• ページ:
===============

4年以内の有人火星探査は不可能

  • スペースXが構想している火星移住計画の想像図

    スペースXが構想している火星移住計画の想像図 (C) SpaceX

しかし、今後4年以内に、宇宙飛行士が火星に降り立つことは、現実的に不可能である。課題があまりにも多く、解決には長い時間と多くの予算が必要だからだ。

まず、現時点では有人火星探査に必要な技術がそもそも揃っていない。マスク氏が開発を進めるスターシップは、まだ地球周回軌道への飛行や帰還すら成功していない。

また、火星への往復には1.5年から2.5年かかる(地球と火星の位置関係によって変わる)。そのうえ、地球からの補給や直接的な支援を受けることができない。そのため、食料、水、酸素、そして船内環境を維持するための生命維持システムが、完全に自律的に、そして壊れずに機能する必要がある。しかし、これほどの長期間、人間が宇宙空間で安全に生存できるシステムは、まだ実証されていない。

さらに、たとえ生命維持システムの信頼性が確保されたとしても、宇宙飛行士が長期間宇宙に滞在した場合の人体への影響は未知数だ。現在、国際宇宙ステーション(ISS)では最長で1年程度の滞在が行われているが、火星ミッションではそれを大きく超える。無重力環境による骨密度の低下や筋力の減少、放射線被曝の影響、精神的ストレスなど、健康リスクは計り知れない。

くわえて、もし生命維持システムが故障したり、宇宙飛行士の健康が急激に悪化したりしても、地球への緊急帰還は不可能である。地球周回軌道や月であれば、数時間から数日で帰還できるが、火星では最短でも数ヶ月、通常は1年以上の帰還時間が必要となるため、人命のリスクが極めて高い。

そして、火星は地球と異なり、厚い大気がないため、パラシュートだけでは安全に降下できず、エンジン噴射による精密な着陸が求められる。しかし、有人宇宙船ほど大きな機体を、確実に着陸させる技術はまだ研究段階である。

また、地球に帰還するためには、火星で燃料を生成して、ロケットへ補給し、打ち上げる技術が必要だが、これも現時点では実現していない。

火星に着陸せず、火星のまわりを周回する、あるいはただ通過するだけのフライバイ・ミッションであれば、技術的な難易度は下がる。しかし、それでも往復に1年から1.5年を要し、長期間の宇宙放射線や微小重力環境に晒されるため、乗組員の健康リスクは依然として高い。

これらの課題を、今後4年間で解決することは無理がある。NASAは現時点で、有人火星探査が実現する時期は2030年代以降と見積もっている。たとえ今日から、NASAの全予算をつぎ込み、マスク氏が全財産を投じたとしても、多少短くなるにせよ、4年後に火星へ向けて飛び立つことは不可能である。

さらに、宇宙飛行士を極めて高いリスクのミッションに送り出すことは、社会的な大きな議論を呼ぶだろう。トランプ大統領がこのようなリスクの高いミッションを承認すれば、強い批判を受けることは避けられない。結果として、歴史に残る失敗として評価される可能性があり、政治的にも受け入れられるものではないだろう。

  • 有人火星探査の実現には課題が多い

    有人火星探査の実現には課題が多く、NASAは現時点で、有人火星探査が実現する時期は2030年代以降と見積もっている (C) NASA

マスク氏の現実的な狙いは? 日本にも影響か?

===============

• 与えられた記録:
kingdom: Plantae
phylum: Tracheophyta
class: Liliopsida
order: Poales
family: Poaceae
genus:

===============

• 練習問題:
• 1. 有人火星探査の記事について、次の問いに答えなさい。
(a) 火星への往復にはどれくらいの期間がかかるか。
(b) 国際宇宙ステーションでの最長の滞在はどの程度か。
(c) NASAは有人火星探査が実現する時期をいつ以降と見積もっているか。
• 2. 有人火星探査の記事を、最後の見出しの後から続けて書きなさい。

• 問題の解答:
• 1.
(a) 1.5年から2.5年
(b) 1年程度
(c) 2030年代以降

• 2.
したがって、マスク氏の真の狙い、あるいは妥協点は、有人火星探査の早期実現に向けた環境作りと、そのためのアルテミス計画の見直しであろう。

実のところ、マスク氏の「アルテミス計画は非効率」、「月は邪魔」といった発言は、あくまで火星を目的と設定するなら、間違ってはいない。

たしかに、月は地球にいちばん近い天体であり、火星はその次に近い。そのため、月を足がかりにして火星へ行くことは、一見すると自然な流れに思える。

しかし、純粋に物理法則の観点からは、月を経由するとその分多くのエネルギーを使う必要があり、直接火星に送るほうがよほど簡単である。つまり、月を経由することは、むしろ遠回りになってしまうのである。

また、月ではロケットエンジンの噴射だけで着陸する必要があるのに対し、火星では大気を使った減速がある程度可能である。

さらに、月にはスターシップの燃料であるメタンはなく、地球から持ち込まなければならないのに対し、火星では大気に大量に含まれる二酸化炭素から、メタンと酸素を生成することができる。

スターシップはアルテミス計画において、宇宙飛行士の月着陸船としても使用される予定だが、地球から燃料を持ち込まなくてはならない都合上、その飛行計画はきわめて複雑なものとなっており、たとえばスターシップの打ち上げ機数は、月面着陸用やそれに燃料を補給する用も含め、約15機が必要だとされる。それに対して、火星への飛行の場合は、燃料を現地生産できる都合上、必要な打ち上げ数は少なくできる。

火星への有人飛行はそもそも難しいという大前提はあるものの、ある点では月へ行くよりも容易なところがある。また、有人月探査のために開発した技術や、造った宇宙船などが、有人火星飛行には役に立たないこともある。

こうした点から、有人火星探査を行うことが目的であれば、月に寄り道するのは賢明ではないのは事実だ。

一方で、アルテミス計画を完全に中止することも非常に困難である。

まず、アルテミス計画には日本や欧州、カナダなど、数多くの国が参画し、それぞれが月へ行くことを念頭に宇宙計画を進めている。

たとえば、宇宙航空研究開発機構(JAXA)が開発中の新型宇宙ステーション補給機「HTV-X」は、将来的にゲートウェイへの補給ミッションを計画しているほか、トヨタと共同で月面車の開発も進めている。さらに、アルテミス計画への参加を念頭に新しい宇宙飛行士を育成している。

日本人宇宙飛行士を月面に送り込むことなどは、政府間で合意された取り決めでもある。他国とも含め、それらをすべて反故にすることは、米国にとっても国益、国際関係の観点から難しいだろう。

また、ボーイングやロッキード・マーティン、複数ベンチャー企業などは、アルテミス計画で月へ行くことを前提に、宇宙船や探査機、ロケット、宇宙服、月面での生活や実験などに必要な研究や技術開発を行っている。アルテミス計画が中止になれば、技術的には設計変更や開発中止が、経営的にはNASAとの契約見直し、打ち切りといった問題が発生することになり、その影響は計り知れない。各企業はもちろん、宇宙業界と関係のある議員(当然ながら共和党議員も含まれる)なども、強く反対、批判することになろう。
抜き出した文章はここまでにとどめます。